TASK DESCRIPTION: Rewrite the items below, putting "Wednesday" wherever "Tuesday" appears and leaving everything else unchanged.

DATA PROVIDED:
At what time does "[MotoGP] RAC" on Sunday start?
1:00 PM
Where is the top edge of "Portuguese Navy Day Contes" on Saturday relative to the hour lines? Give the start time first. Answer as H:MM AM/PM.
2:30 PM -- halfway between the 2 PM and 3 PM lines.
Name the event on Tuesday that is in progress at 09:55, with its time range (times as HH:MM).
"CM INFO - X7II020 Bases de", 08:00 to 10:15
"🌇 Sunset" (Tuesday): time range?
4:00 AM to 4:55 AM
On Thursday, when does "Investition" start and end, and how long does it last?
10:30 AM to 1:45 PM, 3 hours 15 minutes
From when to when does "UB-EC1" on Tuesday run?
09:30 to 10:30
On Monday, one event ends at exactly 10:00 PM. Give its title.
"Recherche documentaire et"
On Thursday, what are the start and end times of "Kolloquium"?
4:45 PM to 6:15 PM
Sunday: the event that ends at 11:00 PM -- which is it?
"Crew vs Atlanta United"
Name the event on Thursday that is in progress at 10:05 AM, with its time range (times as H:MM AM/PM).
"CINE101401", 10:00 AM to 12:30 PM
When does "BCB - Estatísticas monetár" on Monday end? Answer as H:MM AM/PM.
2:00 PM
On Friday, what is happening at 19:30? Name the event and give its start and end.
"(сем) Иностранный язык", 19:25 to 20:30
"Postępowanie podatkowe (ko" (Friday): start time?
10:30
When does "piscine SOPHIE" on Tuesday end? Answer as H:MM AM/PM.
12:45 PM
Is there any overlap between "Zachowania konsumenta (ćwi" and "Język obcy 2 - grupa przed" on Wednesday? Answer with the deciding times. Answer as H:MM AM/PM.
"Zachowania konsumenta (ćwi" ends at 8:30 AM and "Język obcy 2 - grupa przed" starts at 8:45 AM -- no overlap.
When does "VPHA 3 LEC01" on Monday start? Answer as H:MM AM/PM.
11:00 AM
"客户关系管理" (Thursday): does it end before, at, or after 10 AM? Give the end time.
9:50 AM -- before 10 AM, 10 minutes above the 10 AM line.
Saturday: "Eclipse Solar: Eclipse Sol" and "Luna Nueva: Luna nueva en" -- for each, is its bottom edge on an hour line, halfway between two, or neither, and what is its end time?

TASK SOLUTION:
At what time does "[MotoGP] RAC" on Sunday start?
1:00 PM
Where is the top edge of "Portuguese Navy Day Contes" on Saturday relative to the hour lines? Give the start time first. Answer as H:MM AM/PM.
2:30 PM -- halfway between the 2 PM and 3 PM lines.
Name the event on Wednesday that is in progress at 09:55, with its time range (times as HH:MM).
"CM INFO - X7II020 Bases de", 08:00 to 10:15
"🌇 Sunset" (Wednesday): time range?
4:00 AM to 4:55 AM
On Thursday, when does "Investition" start and end, and how long does it last?
10:30 AM to 1:45 PM, 3 hours 15 minutes
From when to when does "UB-EC1" on Wednesday run?
09:30 to 10:30
On Monday, one event ends at exactly 10:00 PM. Give its title.
"Recherche documentaire et"
On Thursday, what are the start and end times of "Kolloquium"?
4:45 PM to 6:15 PM
Sunday: the event that ends at 11:00 PM -- which is it?
"Crew vs Atlanta United"
Name the event on Thursday that is in progress at 10:05 AM, with its time range (times as H:MM AM/PM).
"CINE101401", 10:00 AM to 12:30 PM
When does "BCB - Estatísticas monetár" on Monday end? Answer as H:MM AM/PM.
2:00 PM
On Friday, what is happening at 19:30? Name the event and give its start and end.
"(сем) Иностранный язык", 19:25 to 20:30
"Postępowanie podatkowe (ko" (Friday): start time?
10:30
When does "piscine SOPHIE" on Wednesday end? Answer as H:MM AM/PM.
12:45 PM
Is there any overlap between "Zachowania konsumenta (ćwi" and "Język obcy 2 - grupa przed" on Wednesday? Answer with the deciding times. Answer as H:MM AM/PM.
"Zachowania konsumenta (ćwi" ends at 8:30 AM and "Język obcy 2 - grupa przed" starts at 8:45 AM -- no overlap.
When does "VPHA 3 LEC01" on Monday start? Answer as H:MM AM/PM.
11:00 AM
"客户关系管理" (Thursday): does it end before, at, or after 10 AM? Give the end time.
9:50 AM -- before 10 AM, 10 minutes above the 10 AM line.
Saturday: "Eclipse Solar: Eclipse Sol" and "Luna Nueva: Luna nueva en" -- for each, is its bottom edge on an hour line, halfway between two, or neither, and what is its end time?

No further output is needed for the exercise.